Just over a month ago, Lee Johnson stood in front of the media at Hillsborough and stated that he was “pretty confident” that Sunderland would be able to “turn this form around pretty quickly”.
Sunderland had just been humiliated 3-0 at Sheffield Wednesday after being hammered at Rotherham the Saturday before, and were subsequently dumped out of the FA Cup and EFL Trophy.
Johnson reiterated throughout November that unity was key to turning the tide and, in truth, unity has been at the forefront of the plan that Kyril Louis-Dreyfus, Kristjaan Speakman and Johnson had for the club from the very beginning.
Out of all of the wins and results this season, this may be by-far the most significant three points. It was an entertaining performance against a Plymouth Argyle side, that have been one of the division’s early leaders, despite not coming into the game in the best of form.
Yes, Sunderland had to dig deep during stages of the game, despite a very impressive opening display, but showed the resilience and mental character that had typified many of the early-season displays.
The relief upon the full-time whistle showed just what the three points meant on a day where the Black Cats gained more ground on the pace-setters, with both Wigan and Wycombe dropping two points each in the promotion race.
Lee Johnson was forced to field the same starting 11 for the third successive match, anc the same bench as on Tuesday, which illustrates the injury problems that Johnson has to deal with.
During the opening stages the Black Cats galloped out of the blocks, buoyed on by the thunderous Stadium of Light crowd, and within four minutes they found an immediate reward, thanks to a move straight from the training ground.

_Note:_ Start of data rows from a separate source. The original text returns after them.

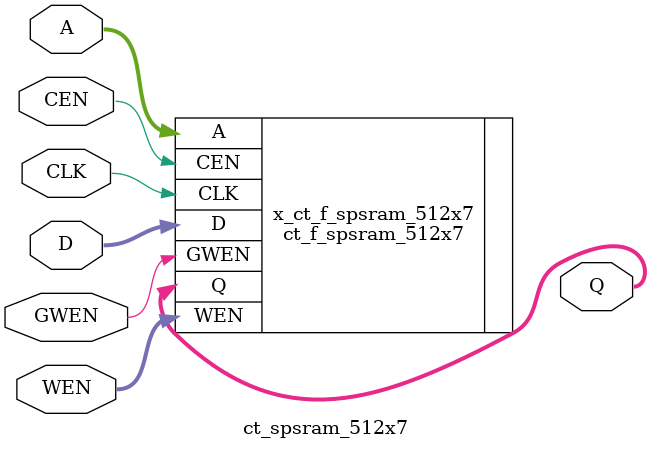
<source format=v>
/*Copyright 2019-2021 T-Head Semiconductor Co., Ltd.

Licensed under the Apache License, Version 2.0 (the "License");
you may not use this file except in compliance with the License.
You may obtain a copy of the License at

    http://www.apache.org/licenses/LICENSE-2.0

Unless required by applicable law or agreed to in writing, software
distributed under the License is distributed on an "AS IS" BASIS,
WITHOUT WARRANTIES OR CONDITIONS OF ANY KIND, either express or implied.
See the License for the specific language governing permissions and
limitations under the License.
*/

// &ModuleBeg; @22
module ct_spsram_512x7(
  A,
  CEN,
  CLK,
  D,
  GWEN,
  Q,
  WEN
);

// &Ports; @23
input   [8:0]  A;   
input          CEN; 
input          CLK; 
input   [6:0]  D;   
input          GWEN; 
input   [6:0]  WEN; 
output  [6:0]  Q;   

// &Regs; @24

// &Wires; @25
wire    [8:0]  A;   
wire           CEN; 
wire           CLK; 
wire    [6:0]  D;   
wire           GWEN; 
wire    [6:0]  Q;   
wire    [6:0]  WEN; 


//**********************************************************
//                  Parameter Definition
//**********************************************************
parameter ADDR_WIDTH = 9;
parameter DATA_WIDTH = 7;
parameter WE_WIDTH   = 7;

// &Force("bus","Q",DATA_WIDTH-1,0); @34
// &Force("bus","WEN",WE_WIDTH-1,0); @35
// &Force("bus","A",ADDR_WIDTH-1,0); @36
// &Force("bus","D",DATA_WIDTH-1,0); @37

  //********************************************************
  //*                        FPGA memory                   *
  //********************************************************
  //{WEN[6],WEN[5],WEN[4],WEN[3],WEN[2],WEN[1],WEN[0]}
//   &Instance("ct_f_spsram_512x7"); @44
ct_f_spsram_512x7  x_ct_f_spsram_512x7 (
  .A    (A   ),
  .CEN  (CEN ),
  .CLK  (CLK ),
  .D    (D   ),
  .GWEN (GWEN),
  .Q    (Q   ),
  .WEN  (WEN )
);

//   &Instance("ct_tsmc_spsram_512x7"); @50

// &ModuleEnd; @66
endmodule



</source>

Pritchard’s short corner was flicked by Callum Doyle into the path of Dan Neil, who drove the ball into the bottom right corner.

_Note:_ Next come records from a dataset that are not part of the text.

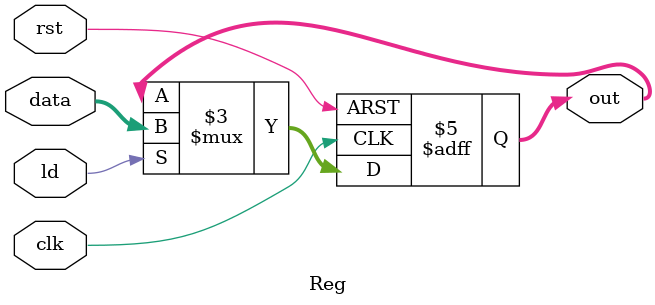
<source format=v>
module Reg(clk, rst, ld, data, out);
input clk, rst, ld;
input[1:0] data;
output reg[1:0] out;

always @(posedge clk, posedge rst) begin
    if(rst) out = 2'b0;
    else if(ld) out = data;
end
endmodule
</source>
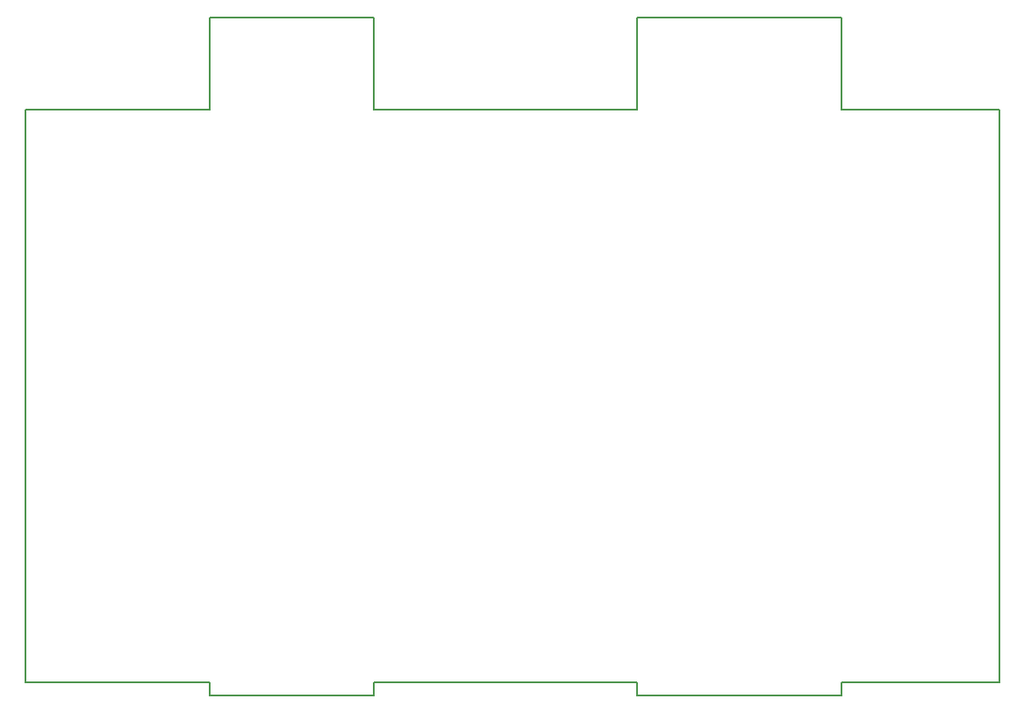
<source format=gm1>
G04 #@! TF.GenerationSoftware,KiCad,Pcbnew,6.0.4+dfsg-1+b1*
G04 #@! TF.CreationDate,2022-04-23T23:39:37+03:00*
G04 #@! TF.ProjectId,yatabaza-bus,79617461-6261-47a6-912d-6275732e6b69,rev?*
G04 #@! TF.SameCoordinates,Original*
G04 #@! TF.FileFunction,Profile,NP*
%FSLAX46Y46*%
G04 Gerber Fmt 4.6, Leading zero omitted, Abs format (unit mm)*
G04 Created by KiCad (PCBNEW 6.0.4+dfsg-1+b1) date 2022-04-23 23:39:37*
%MOMM*%
%LPD*%
G01*
G04 APERTURE LIST*
G04 #@! TA.AperFunction,Profile*
%ADD10C,0.150000*%
G04 #@! TD*
G04 APERTURE END LIST*
D10*
X92075000Y-24130000D02*
X111760000Y-24130000D01*
X127000000Y-88265000D02*
X111760000Y-88265000D01*
X111760000Y-89535000D02*
X92075000Y-89535000D01*
X50800000Y-88265000D02*
X33020000Y-88265000D01*
X92075000Y-88265000D02*
X66675000Y-88265000D01*
X66675000Y-88265000D02*
X66675000Y-89535000D01*
X50800000Y-33020000D02*
X50800000Y-24130000D01*
X33020000Y-88265000D02*
X33020000Y-33020000D01*
X33020000Y-33020000D02*
X50800000Y-33020000D01*
X111760000Y-24130000D02*
X111760000Y-33020000D01*
X66675000Y-24130000D02*
X66675000Y-33020000D01*
X92075000Y-33020000D02*
X92075000Y-24130000D01*
X127000000Y-33020000D02*
X127000000Y-88265000D01*
X92075000Y-89535000D02*
X92075000Y-88265000D01*
X50800000Y-89535000D02*
X50800000Y-88265000D01*
X50800000Y-24130000D02*
X66675000Y-24130000D01*
X111760000Y-33020000D02*
X127000000Y-33020000D01*
X66675000Y-33020000D02*
X92075000Y-33020000D01*
X66675000Y-89535000D02*
X50800000Y-89535000D01*
X111760000Y-88265000D02*
X111760000Y-89535000D01*
M02*

</source>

Sunderland were dominating and beginning to pile on the pressure, proving dangerous in the final third for the Pilgrims’ defence. Dajaku coming close to doubling the Black Cats’ advantage just moments later, but his left-footed shot tested Michael Cooper in the Plymouth goal.

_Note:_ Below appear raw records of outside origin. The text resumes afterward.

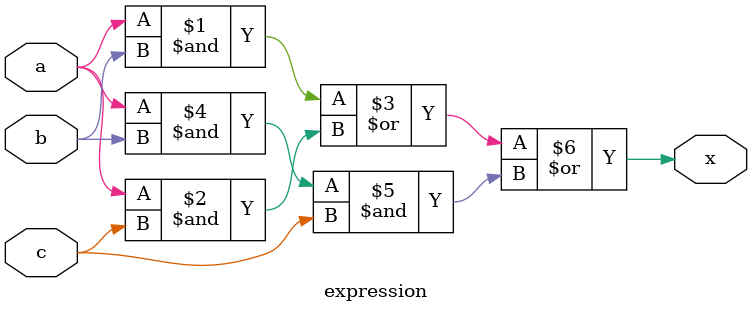
<source format=v>
`timescale 1ns / 1ps

module expression(a,b,c,x);
input a,b,c;
output x;
assign x = (a&b) | (a&c) | (a&b&c);
endmodule

</source>
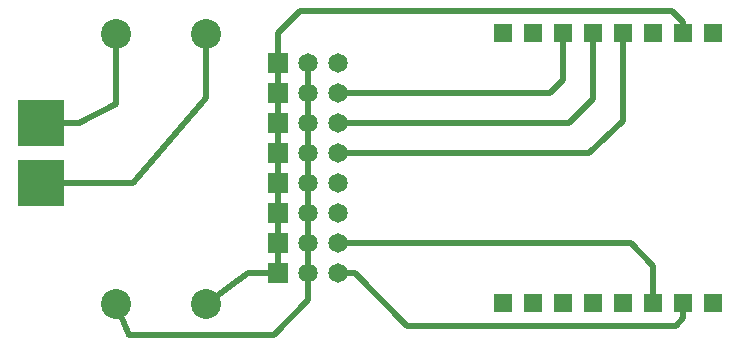
<source format=gbl>
G04 Layer: BottomLayer*
G04 EasyEDA v6.2.44, 2019-10-04T11:08:35+02:00*
G04 41162be0d33c4ba8b269e90eca5c5aeb,6fbb11cf78c9446ebbc1c763f74fa548,10*
G04 Gerber Generator version 0.2*
G04 Scale: 100 percent, Rotated: No, Reflected: No *
G04 Dimensions in millimeters *
G04 leading zeros omitted , absolute positions ,3 integer and 3 decimal *
%FSLAX33Y33*%
%MOMM*%
G90*
G71D02*

%ADD11C,0.508000*%
%ADD13R,1.524000X1.524000*%
%ADD14R,1.651000X1.651000*%
%ADD15C,1.651000*%
%ADD16R,3.999992X3.999992*%
%ADD17C,2.540000*%

%LPD*%
G54D11*
G01X29583Y8629D02*
G01X54348Y8629D01*
G01X56253Y6724D01*
G01X56253Y3549D01*
G01X29583Y6089D02*
G01X30977Y6089D01*
G01X35422Y1644D01*
G01X58158Y1644D01*
G01X58793Y2279D01*
G01X58793Y3549D01*
G01X29583Y18789D02*
G01X49141Y18789D01*
G01X51173Y20821D01*
G01X51173Y26409D01*
G01X48633Y26409D02*
G01X48633Y22472D01*
G01X47490Y21329D01*
G01X29583Y21329D01*
G01X10724Y3524D02*
G01X11877Y882D01*
G01X24122Y882D01*
G01X27043Y3803D01*
G01X27043Y6089D01*
G01X27042Y8628D02*
G01X27042Y6088D01*
G01X27042Y11168D02*
G01X27042Y8628D01*
G01X27042Y13708D02*
G01X27042Y11168D01*
G01X27042Y16248D02*
G01X27042Y13708D01*
G01X27042Y18788D02*
G01X27042Y16248D01*
G01X27042Y21328D02*
G01X27042Y18788D01*
G01X27042Y23868D02*
G01X27042Y21328D01*
G01X24502Y21328D02*
G01X24502Y23868D01*
G01X24502Y18788D02*
G01X24502Y21328D01*
G01X24502Y16248D02*
G01X24502Y18788D01*
G01X24502Y13708D02*
G01X24502Y16248D01*
G01X24502Y11168D02*
G01X24502Y13708D01*
G01X24502Y8628D02*
G01X24502Y11168D01*
G01X24502Y6088D02*
G01X24502Y8628D01*
G01X18344Y26511D02*
G01X18344Y20923D01*
G01X12181Y13709D01*
G01X4434Y13709D01*
G01X10724Y26257D02*
G01X10724Y20415D01*
G01X7609Y18789D01*
G01X4434Y18789D01*
G01X24502Y23869D02*
G01X24502Y26445D01*
G01X26343Y28289D01*
G01X57839Y28289D01*
G01X58792Y27339D01*
G01X58792Y26409D01*
G01X18344Y3524D02*
G01X21911Y6088D01*
G01X24502Y6088D01*
G01X29582Y16249D02*
G01X50854Y16249D01*
G01X53650Y19018D01*
G01X53712Y26409D01*
G54D13*
G01X61332Y3548D03*
G01X58792Y3548D03*
G01X56252Y3548D03*
G01X53712Y3548D03*
G01X51172Y3548D03*
G01X48632Y3548D03*
G01X46092Y3548D03*
G01X43552Y3548D03*
G01X61332Y26408D03*
G01X58792Y26408D03*
G01X56252Y26408D03*
G01X53712Y26408D03*
G01X51172Y26408D03*
G01X48632Y26408D03*
G01X46092Y26408D03*
G01X43552Y26408D03*
G54D14*
G01X24502Y23868D03*
G54D15*
G01X27042Y23868D03*
G01X29582Y23868D03*
G54D14*
G01X24502Y21328D03*
G54D15*
G01X27042Y21328D03*
G01X29582Y21328D03*
G54D14*
G01X24502Y18788D03*
G54D15*
G01X27042Y18788D03*
G01X29582Y18788D03*
G54D14*
G01X24502Y16248D03*
G54D15*
G01X27042Y16248D03*
G01X29582Y16248D03*
G54D14*
G01X24502Y13708D03*
G54D15*
G01X27042Y13708D03*
G01X29582Y13708D03*
G54D14*
G01X24502Y11168D03*
G54D15*
G01X27042Y11168D03*
G01X29582Y11168D03*
G54D14*
G01X24502Y8628D03*
G54D15*
G01X27042Y8628D03*
G01X29582Y8628D03*
G54D14*
G01X24502Y6088D03*
G54D15*
G01X27042Y6088D03*
G01X29582Y6088D03*
G54D16*
G01X4436Y13708D03*
G01X4436Y18788D03*
G54D17*
G01X10724Y26384D03*
G01X18344Y26384D03*
G01X10724Y3524D03*
G01X18344Y3524D03*
M00*
M02*

</source>
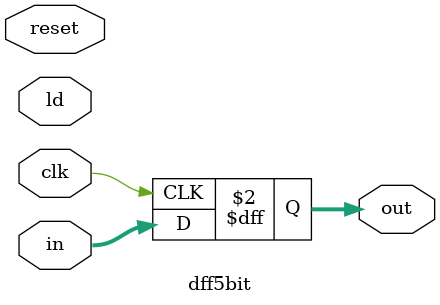
<source format=v>
`timescale 1ns / 1ps

//module dff5bit(
//input ld,
//input clk,
//input reset,
//input [5:0] in,
//output reg [5:0] out
//    );
   
//   always@(posedge clk)
//   begin
//        out <= in;
//   end

//endmodule

module dff5bit(
input ld,
input clk,
input reset,
input [5:0] in,
output reg [5:0] out
    );
   
   always@(posedge clk)
   begin
        out <= in;
   end

endmodule
</source>
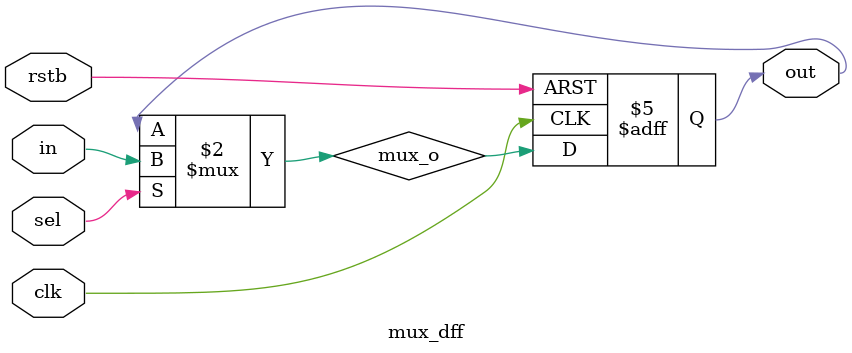
<source format=sv>
module mux_dff(
    input wire logic sel,
    input wire logic in,
    input wire logic clk,
    input wire logic rstb,
    output var logic out
);
    // internal mux
    logic mux_o;
    assign mux_o = (sel == 1'b0) ? out : in;

    // DFF
    always @(posedge clk or negedge rstb) begin
        if (rstb == 1'b0) begin
            out <= 1'b0;
        end else begin
            out <= mux_o;
        end
    end
endmodule
</source>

But it wasn’t long until that two-goal lead was established.
Pritchard orchestrated the move, sending Dajaku galloping down the right wing. The winger, on loan from Union Berlin, switched the ball past Ryan Broom, and cut it back for Nathan Broadhead, who elegantly flicked it past a helpless keeper.
The hosts were in full control with Dajaku proving pivotal – his left-footed effort was curled just around the left post.
Despite being two points clear at the top less than a month ago, Plymouth have been struggling over recent weeks, and were struggling to find a foothold in this one, with Dajaku’s pace, Pritchard’s creativity and Broadhead and Stewart’s physical presence all proving difficult for the Pilgrims to defend against.
However, just before the interval, the away side began to keep possession but failed to test what was proving to be a tough defensive structure – over hit crosses left prolific striker Ryan Hardie chance-less and frustrated with the lack of service.
After the half-time break, Plymouth continued in a similar vein, but posed a threat in the attacking areas. Hardie was looking more threatening in and around the penalty area, and had a great chance to half the deficit, as he twisted wonderfully past Bailey Wright in the 18-yard box, before his left-footed effort drew a superb close-range save from Thorben Hoffmann.
You always felt like a goal was on its way, but it was a question of who would take the initiative, and it proved to be Argyle. It came within simple circumstances, as Argyle’s Dan Scarr was able to prod the ball into the bottom left corner from Houghton’s corner-kick delivery.
It was the away side who were dominating second-half proceedings at the Stadium of Light with the added catalyst of an extremely-questionable refereeing display. Sunderland were being pinned within their own half, but posed a massive threat on the counter.
Nathan Broadhead’s right-footed curling effort was met by the fists of Cooper, and a golden opportunity arose in the latter stages of the contest to seal the game.
Stewart sent a long ball forward in what was looking like a hopeless chase for Aiden O’Brien, but the Plymouth goalkeeper missed his clearance of the ball and left O’Brien with an open goal – but his effort was blocked on the line by a desperate right leg of James Wilson.
For Sunderland, it was an ending that they have been so used to over the course of this season, as Plymouth threw bodies forward in the closing stages but failed to find the all-important equaliser – much to the delight of the home support.
And, on the whole, it allowed the Sunderland fans to breathe. It was a very nervy ending – a nervy second half altogether – during which it always felt like Plymouth would find a route back into levelling the match.
But, therein lies the change over the past week. The Black Cats headed into last Saturday’s clash with Oxford low on confidence despite the previous week’s 2-1 victory over Cambridge in challenging circumstances, after their exit from the Papa John’s Trophy.
But, over the course of three gutsy and entertaining home matches, Sunderland have re-found their mojo. And, after the November blip, it finally feels like Sunderland are back on track, and relishing their football once again.